By Madison Noordhoek, University News, University of Missouri – Kansas City
April 9, 2018
Whether it be a bag of peanuts, an iconic bobble head or a 6-4-3 double play, baseball has long been not only America’s favorite pastime, but also Cuba’s.
American photographer Ira Block has visited Cuba several times as a National Geographic photographer. He decided to return for a three-year period to capture baseball’s cultural influence in Cuba. Block shared his work at Kansas City’s Negro League Baseball Museum Saturday afternoon.
“I wanted to document how the sport permeated and influenced Cuban culture,” Block said. “I wanted to show the way that people relate to the sport and then turn it all into an upbeat book. There’s so much negativity going on in the world today and the way sport affects culture is very uplifting and positive. The people there truly love the game.”

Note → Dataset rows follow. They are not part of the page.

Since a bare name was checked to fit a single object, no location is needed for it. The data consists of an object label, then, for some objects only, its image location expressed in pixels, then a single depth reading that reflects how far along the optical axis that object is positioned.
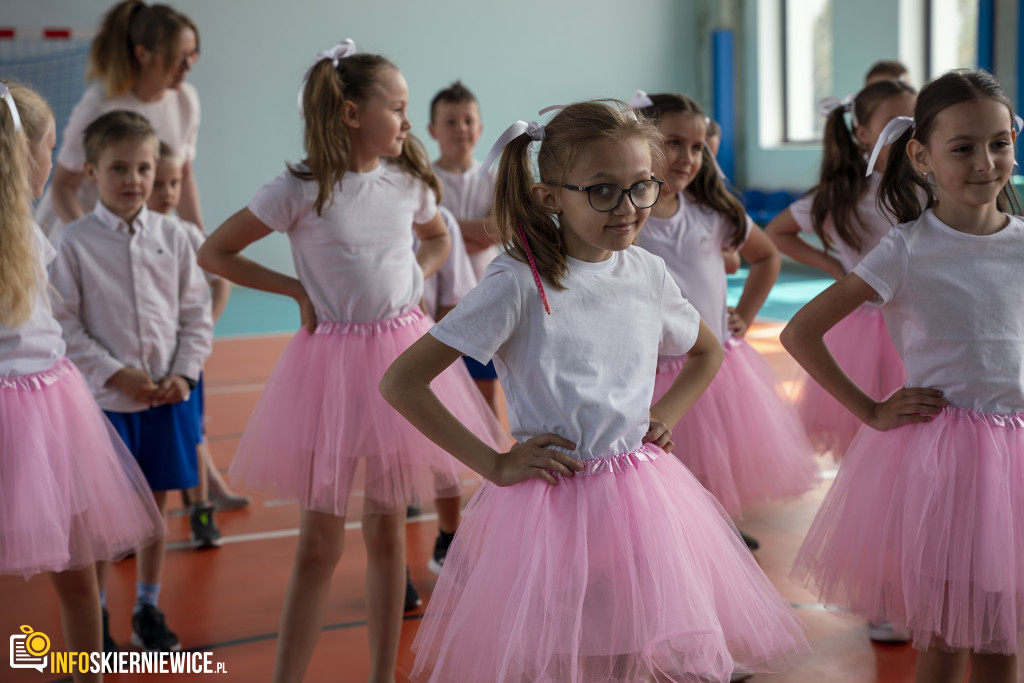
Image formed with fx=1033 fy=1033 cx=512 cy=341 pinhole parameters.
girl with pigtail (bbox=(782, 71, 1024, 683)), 1.78
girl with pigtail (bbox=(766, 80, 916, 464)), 2.89
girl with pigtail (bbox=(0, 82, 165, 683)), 2.11
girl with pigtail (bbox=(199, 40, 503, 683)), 2.25
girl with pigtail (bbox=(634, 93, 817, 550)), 2.68
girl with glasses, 1.54
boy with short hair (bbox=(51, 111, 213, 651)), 2.78
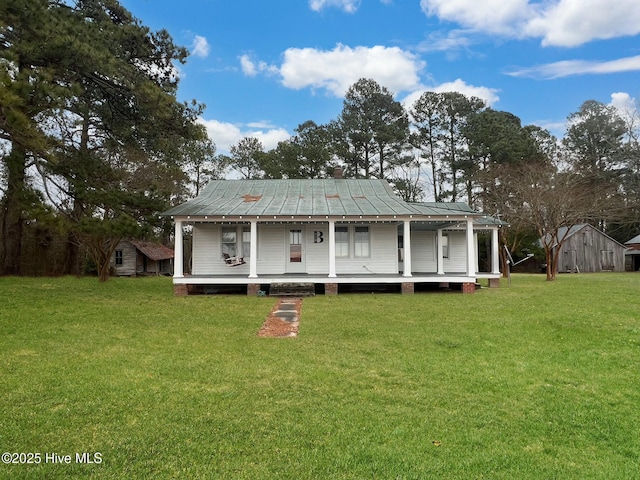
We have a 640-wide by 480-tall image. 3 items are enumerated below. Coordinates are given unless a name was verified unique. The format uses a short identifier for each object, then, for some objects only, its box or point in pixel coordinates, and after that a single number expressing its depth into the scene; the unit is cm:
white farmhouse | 1421
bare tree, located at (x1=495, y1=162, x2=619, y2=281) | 2150
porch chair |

Baseball is an integral part of the history and evolution of Cuban culture, as it created a sense of community among those who played. Despite the extended time period Block spent on this photography project, the artist seemed to have no trouble finding his subjects.
“This is one of the easiest projects I ever did. All I had to do was ask where they were playing ball,” Block reveals. “I was just a wandering gypsy following the ball.”
Block spoke about the genuine enjoyment of the game among Cuban culture. Unlike the Major Leagues Baseball that dominates American culture, Cuba teams don’t have millions of dollars. They simply play to play.
Because of this different mindset, there is not as much pressure, particularly on adolescent players, in regards to scouting or admittance to baseball academies.
The artist admitted to having one struggle during his photographic series: bringing it to an end.
“It’s always hard to end this sort of project because you always think there’s something more, something you didn’t get,” Block said.
“Cuba Loves Baseball” by Ira Block book singing is closed, but can be purchased online. The Negro Leagues Baseball Museum is located in the 18th & Vine District in Kansas City, Missouri.